Runners usually develop shin splints when they’ve been running on hard surfaces or when they’ve been faithful to worn-out running shoes for too long. Stretching is essential, and so is moderation, if you want to prevent recurrent pain from shin splints
Natural home remedies for shin splints
If you run regularly or do any kind of exercise that hammers the lower leg, there’s a chance you’ll develop shin splints. During exercise, muscles in the lower leg swell and press against the gap formed by the tibia and fibula, the bones that extend from the knee to the ankle. This pressure irritates nearby muscles, tendons or ligaments, causing pain along the outer calf (anterior shin splints) or inner calf (posterior shin splints). Posterior shin splints are common among people with flat feet, because leg muscles have to work hard to support the foot’s arch.
What you can do for shin splints
- Ice the injured shin to bring down swelling and dull the pain. Use a flexible ice pack or a bag of frozen vegetables and keep it on for up to 20 minutes. To make sure you don’t get frostbite, put a towel between the ice pack and your skin.
- Instead of an ice pack, you can apply a lump of ice. Freeze water in a foam cup, then peel away the cup and press the solid ice to the shin. As the ice melts, just peel away more of the cup. If you use this method, however, limit applications to under 8 minutes at a time. And give the chilled skin a chance to warm up before you apply that ice a second or third time.

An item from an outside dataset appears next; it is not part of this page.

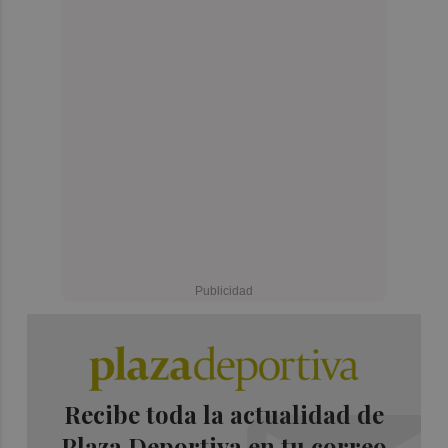
Recibe toda la actualidad de
Plaza Deportiva en tu correo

- Sit or lie down with your knees slightly bent. Flex the foot of the painful leg up and down, in and out, and in circles. Your leg should remain still. Repeat each motion 10 times.
- For a leg stretch that relieves shin-splint pain, start out in a seated position on the floor. Keep the painful leg outstretched, and the knee slightly bent. Loop a towel around the ball of your foot and, with the knee still bent, gently pull the towel toward your body. Hold for 15 to 30 seconds, then relax. Repeat three times.

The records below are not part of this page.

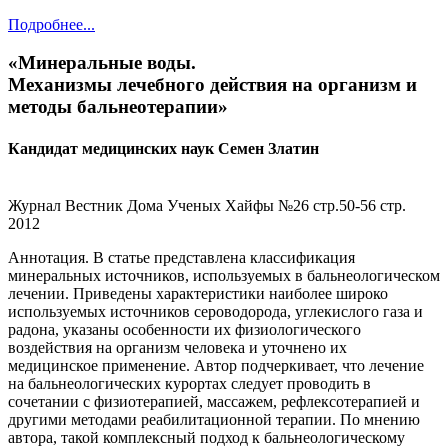
Подробнее...
«Минеральные воды.
Механизмы лечебного действия на организм и
методы бальнеотерапии»
Кандидат медицинских наук Семен Златин
Журнал Вестник Дома Ученых Хайфы №26 стр.50-56 стр.
2012
Аннотация.
В статье представлена ​​классификация
минеральных источников, используемых в бальнеологическом
лечении. Приведены характеристики наиболее широко
используемых источников сероводорода, углекислого газа и
радона, указаны особенности их физиологического
воздействия на организм человека и уточнено их
медицинское применение. Автор подчеркивает, что лечение
на бальнеологических курортах следует проводить в
сочетании с физиотерапией, массажем, рефлексотерапией и
другими методами реабилитационной терапии. По мнению
автора, такой комплексный подход к бальнеологическому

- As a follow-up, stand and place your hands against the wall at eye level. Keep your painful shin back, with the heel on the floor, and the uninjured shin forward. Turn your back foot slightly inward, as if you were pigeon-toed. Slowly lean into the wall until you feel a stretch in the back of your calf. Hold for 15 to 30 seconds.
- Repeat the same standing stretch, but this time cross the back leg behind the front one so most of your weight is on the outside edges of your feet. Hold for 15 to 30 seconds.

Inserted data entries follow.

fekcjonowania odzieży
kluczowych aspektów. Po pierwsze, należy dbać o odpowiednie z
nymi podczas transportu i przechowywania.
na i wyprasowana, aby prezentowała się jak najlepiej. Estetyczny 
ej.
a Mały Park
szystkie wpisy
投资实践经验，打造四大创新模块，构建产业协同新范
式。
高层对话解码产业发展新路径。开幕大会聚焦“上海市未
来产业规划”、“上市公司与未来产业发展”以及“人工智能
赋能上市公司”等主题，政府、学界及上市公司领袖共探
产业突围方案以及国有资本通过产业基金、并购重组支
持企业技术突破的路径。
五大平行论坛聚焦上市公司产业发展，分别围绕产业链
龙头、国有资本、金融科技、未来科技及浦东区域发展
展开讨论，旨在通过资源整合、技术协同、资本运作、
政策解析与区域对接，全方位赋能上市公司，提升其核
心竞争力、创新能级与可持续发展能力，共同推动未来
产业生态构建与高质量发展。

- In a standing position, with one hand against a wall or chair for balance, bend the knee of your injured leg and grab the top of your foot. Pull the toes of that foot toward the heel to create a stretch in the front part of your shin. Hold for 15 to 30 seconds. Repeat three times.
- Holding a chair or counter for balance, rise up onto your toes, hold for five seconds, then come down slowly. Repeat 10 times. Then do two more sets of 10.
- Alternate walking on your heels for 30 seconds with 30 seconds of regular walking. Repeat four times.